In those first few months, I was living from one consultation
to the next, terrified that I was just one slip of the needle away from making
some colossal mistake. Eventually, though, as the terror of being a new
graduate slowly settled into a dull, lurking fear, and I started to see
consultations that weren't wholly new to me, I began to notice just how much of
my time was being taken up treating diseases that were on that list. Even for
someone as slow on the uptake as me, when faced with my third westie in the
same week with severely inflamed and infected skin due to its chronic allergic
skin disease, I started to ask myself questions about whether there might be a
better way of dealing with this stuff.
Suffering. It's
a word that's followed me through my life, and through my career. As vets, we
use it a lot. We are, we like to think, its enemy. Our whole raison d'etre, our
vocation, is to reduce it whenever and wherever we can. It's the reason we can
euthanase five animals in a day, and still get to sleep at night - we didn't want them to suffer any more.
Working in general practice, it finally started to click
with me - this rottweiler with entropion wasn't helping me out by presenting me
with a disease I knew it was predisposed to. It was in pain, because its eyelashes
were pressing onto its cornea. This springer spaniel with purulent otitis
externa was yelping when I examined it because it hurt. That great dane that I put to sleep last week due to dilated
cardiomyopathy wasn't just another tick box on my mental list of breed
diseases. It was dead, because it's heart gave out. Because it was a great
dane.
That's when I started to wonder about that list.

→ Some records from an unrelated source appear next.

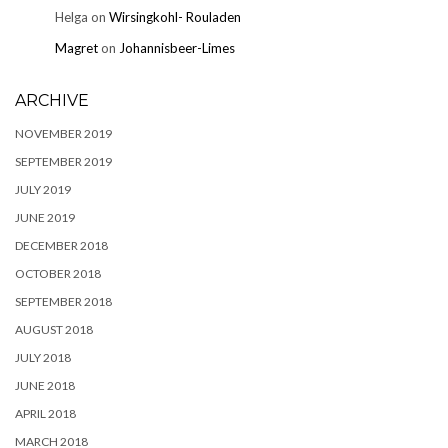
Helga
on
Wirsingkohl- Rouladen
Magret
on
Johannisbeer-Limes
ARCHIVE
NOVEMBER 2019
SEPTEMBER 2019
JULY 2019
JUNE 2019
DECEMBER 2018
OCTOBER 2018
SEPTEMBER 2018
AUGUST 2018
JULY 2018
JUNE 2018
APRIL 2018
MARCH 2018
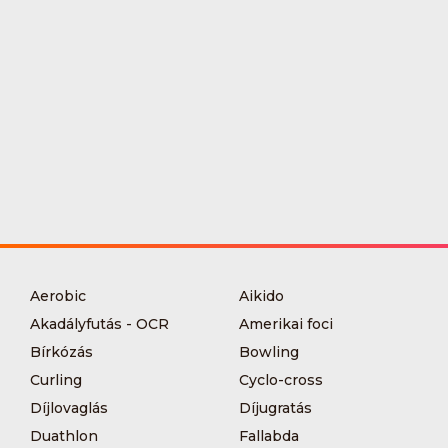
Aerobic
Aikido
Akadályfutás - OCR
Amerikai foci
Bírkózás
Bowling
Curling
Cyclo-cross
Díjlovaglás
Díjugratás
Duathlon
Fallabda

Breed
predisposition. It meant that, genetically, these breeds paid a price for their
long ears, or their curly tails, or their short, cute, forelimbs. It meant that
they were more likely to get certain diseases - and, from my experience in
practice, I was realising that this didn't just mean a bit more likely. Something like fifty percent of westies have
atopy. The same proportion of bulldogs can't give birth without a caesarian. I
was coming to understand that the price a dog pays for being a certain breed is
that it suffers.
I finally started to think very seriously about dog breeds, and
just what we were doing to man's best friend.
The bulldog caesarian I described in my last post is, I don't deny, an extreme example - but the point of this post is to demonstrate that no breed is immune. The pedigree dogs we have now are not the same creatures that existed fifty years ago; through more and more inbreeding, they've become caricatures of themselves.
Next time, I'm going to talk about breeders, puppy farms, rescue centres, and what we can do to try to fix this problem, and therefore stop me blogging about it - something I think that we can all agree would be a good thing ;).
[1]
This is not, by any means an exhaustive list for any of these breeds.
[2]
And why, due to a particulcarly stressful 'steeplechase' exam in my fourth
year, I will remember to my deathbed that Belgian Shepherds are predsiposed to
gastric adenocarcinomas.
[3]
This is what happens when you allow your children to come up with names for
your family pets, of course. We all liked the name, anyway. Don't judge us.
[4]
Which puts me in mind of the excellent not-zombie film, 28 Days Later.
Definitely worth seeing! But I digress - I suppose I'm allowed to in a
footnote, now I think about it...
[5]
Bilbo, if you must know. Hey, I like The Hobbit, okay? (The book, obviously).